Deutscher Alpenverein (German Alpine Club) (1869 - 1945 ; 1952 - present) is the world's largest climbing association and the eighth-largest sports union in Germany. Founded on May 6, 1869 in Munich, the association number over one thousand members before the end of its first year. The German and Austrian Alpine Clubs merged in 1873 to form the Deutschen und Oesterrichischen Alphenverein (DOAV) (German and Austrian Alpine Club), which existed until the Anschluss (the annexation of Austria by Nazi Germany) in 1938, when the organization was renamed Deutscher Alpenverein (DAV). During the war the DAV was incorporated into the National Socialist League of the Reich for Physical Exercise and continued is nationalist and antisemitic policies that began before World War I and continued until the end of World War II. The DAV was disbanded in 1945 and the Austrian Alpine Club (Österreichischer Alpenverein) held its assets as trustee. The DAV was reestablished in 1952. Learn More...
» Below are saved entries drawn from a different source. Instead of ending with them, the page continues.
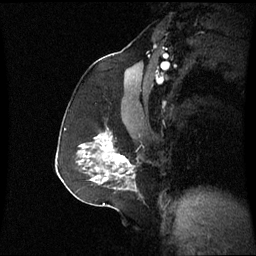
Breast MRI (dynamic contrast-enhanced), one sagittal slice; dynamic contrast-enhanced series, image 2 of 3 at this slice position (ordered by acquisition); 1.5 T; TE 4.2 ms, TR 8.9 ms; 2.4 mm slice thickness; 256 × 256 image matrix, field of view 230 × 230 mm. Patient: female, 59 years. Case-level facts recorded for this patient, not image findings: setting: breast cancer imaged before/during neoadjuvant chemotherapy; receptor status: triple-negative.
Outlined on this slice (semi-automatically segmented with operator editing):
- analysis volume of interest (the breast-tissue region the enhancement analysis was run in; not a lesion): bounding box (x1, y1, x2, y2) in pixels: (86, 132, 134, 183)
- tumour enhancement mask (voxels above the 70 % enhancement threshold inside the analysis volume of interest): (101, 143, 130, 166)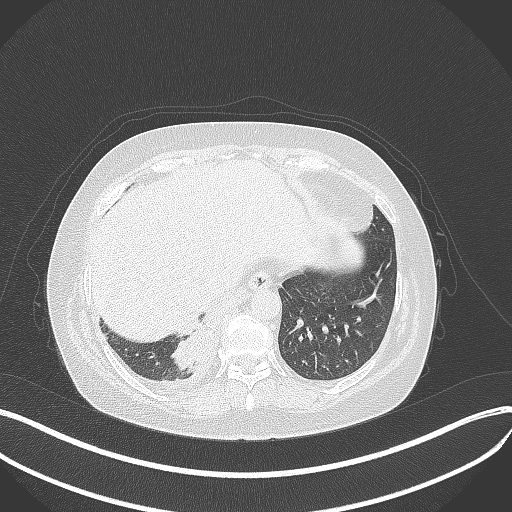
Chest CT, one axial slice. Position 86 of 381 along the scan axis. Lung window (W 1500 / L -600 HU). 1 mm slice thickness. 512 × 512 image matrix, field of view 400 × 400 mm. Female patient, age 56 years. Case-level facts recorded for this patient, not image findings: clinical TNM (as recorded): T2b N1 M0.
Outlined on this slice (bounding box drawn by a radiologist):
- lung tumour (recorded histology: small cell carcinoma): bounding box [x1, y1, x2, y2] px = [169, 329, 217, 370]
Österreichischer Alpenverein (OAV) (Austrian Alpine Club) (1862 - 1938 ; 1945 - present) is the largest mountaineering association in Austria. Founded in 1862, the OAV was the first mountaineering association in continental Europe and the second association in the world, second only to the British Alpine Club. The OAV merged with the Deutscher Deutscher Alpenverein (German Alpine Club) in 1873 to form the Deutschen und Oesterrichischen Alphenverein (DOAV) (German and Austrian Alpine Club). DOAV existed until the until the Anschluss (the annexation of Austria by Nazi Germany) in 1938, when the group was renamed the Deutscher Alpenverein (DAV). During the war the DAV was incorporated into the National Socialist League of the Reich for Physical Exercise and continued is nationalist and antisemitic policies that began before World War I and continued until the end of World War II. The OAV was reestablished in 1945 and held the assets of the DAV as trustee until it was reestablished in 1952. Learn More...

Condition


Excellent. Minor wear on original folds.

References


OCLC 28653932. Library of Congress, Map Division, G7822.E8 1957.